Work to complete
A. In the base structure description, what material is the universal joint casting 316 preferably made from?
B. Please list every geometric shape that the base structure description says could be used in place of the two generally hexagonal portions.

Text provided
• • • •

The upright standards 36 are affixed to base 40. Base 40 is mounted on the rear to casters 42 and at the front to adjustable feet 44. Counterweights 46 are included at the rear to balance the weight of the center panel section and wing panel sections 22. Base 40 defines a generally trapezoidal shape having side members 47 connected to upright standards 36 and tapering inward to connect to the relatively narrow end member 48.
As depicted in FIGS. 8 and 9, the side members 47 and the end member 48 are preferably formed from a selected length of extruded aluminum that is comprised of a similar cross section. In cross section, the side members 47 and the end member 48 have a first generally hexagonal portion 310, a second generally hexagonal portion 312, and a joining gusset 314. The first generally hexagonal portion 310 and the second generally hexagonal portion 312 each define a cavity therein that extends the full length of the member 47, 48. This type of structure provides relatively great strength while at the same time minimizing the weight if the base 40. It is understood that other geometric shapes such as a cylindrical, rectangular, or triangular shape, could be used in place of the first generally hexagonal portion 310 the second generally hexagonal portion 312. The universal joint casting 316 is depicted in FIG. 10a.
By utilizing members 47, 48 having similar cross sectional shapes, a common casting may be utilized as a connector to join the members 47, 48 to other structural components as desired. The universal joint casting 316 is preferably formed of an aluminum casting. Joint casting 316 has a generally box section 318 that is designed to be joined with other structural components as desired. The box section 318 is designed to be inserted within a suitable receiving aperture defined in the structure to which the member 47, 48 is to be joined. For example such an aperture 320 is defined in upright standard 36, as depicted in FIG. 8. Similarly, an aperture (not shown) is formed in fitting 322 that is affixed to upright frame 324.

• • • •

Data provided
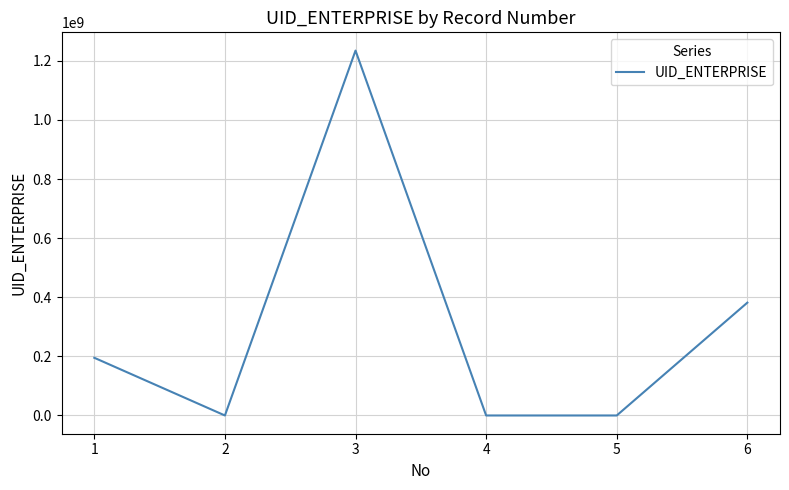

What is the difference between the second highest and minimum values?

381728222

• • • •

Answers below
A. An aluminum casting.

B. Cylindrical, rectangular, triangular